BBS software was used to interact with human callers to the system. BBS software would allow dial-in users to use the system's message bases and write mail to others, locally or on other BBSes. Mail directed to other BBSes would later be routed and sent by the mailer, usually after the user had finished using the system. Many BBSes also allowed users to exchange files, play games, and interact with other users in a variety of ways (ie: node to node chat).
A scanner/tosser application, such as FastEcho, FMail, and Squish, would normally be invoked when a BBS user had entered a new FidoNet message that needed to be sent, or when a mailer had received new mail to be imported into the local messages bases. This application would be responsible for handling the packaging of incoming and outgoing mail, moving it between the local system's message bases and the mailer's inbound and outbound directories. The scanner/tosser application would generally be responsible for basic routing information, determining which systems to forward mail to.
In later times, message readers that were independent of BBS software were also developed. Often the System Operator of a particular BBS would use a devoted message reader, rather than the BBS software itself, to read and write FidoNet and related messages. In some cases FidoNet nodes, or more often FidoNet points, had no public bulletin board attached, and existed only for the transfer of mail for the benefit of the node's operator.

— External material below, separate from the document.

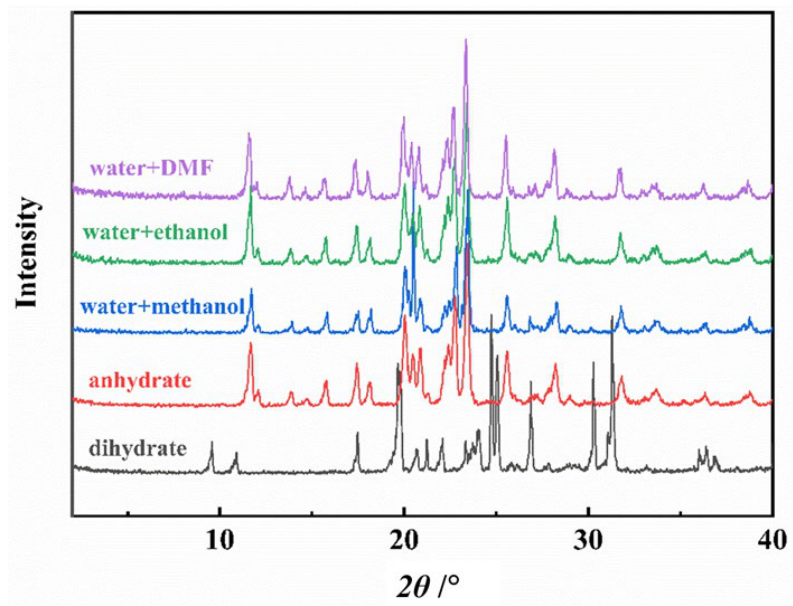
Figure 3. Powder X-ray diffraction pattern of dried solid in mixed systems: water + DMF ( x w = 0.648), water + ethanol ( x w = 0.447) and water + methanol ( x w = 0.360) at T = 298.15 K.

The original Fido BBS software, and some other FidoNet-supporting software from the 1980s, is no longer functional on modern systems. This is for several reasons, including problems related to the Y2K bug. In some cases, the original authors have left the BBS or shareware community, and the software, much of which was closed source, has been rendered abandonware.
Several DOS based legacy FidoNet Mailers such as FrontDoor, Intermail, and D'Bridge from the early 1990s can still be run today under Windows without a modem, by using the freeware NetFoss Telnet FOSSIL driver, and by using a Virtual Modem such as NetSerial. This allows the mailer to "Dial" an IP address or hostname via Telnet, rather than dialing a real POTS phone number. There are similar solutions for Linux such as MODEMU (modem emulator) which has limited success when combined with DOSEMU. (DOS emulator). Mail Tossers such as FastEcho and FMail are still used today under both Windows and Linux/DOSEMU.
There are several modern Windows based FidoNet Mailers available today as open source, including Argus, Radius, and Taurus. A popular open source FidoNet Mailer for Linux is BinkD.
Some of FidoNet's echomail conferences are available via gateways with the Usenet news hierarchy. There are also mail gates for exchanging messages between Internet and FidoNet. Widespread net abuse and e-mail spam on the Internet side has caused some gateways (such as the former 1:1/31 IEEE fidonet.org gateway) to become unusable or cease operation entirely.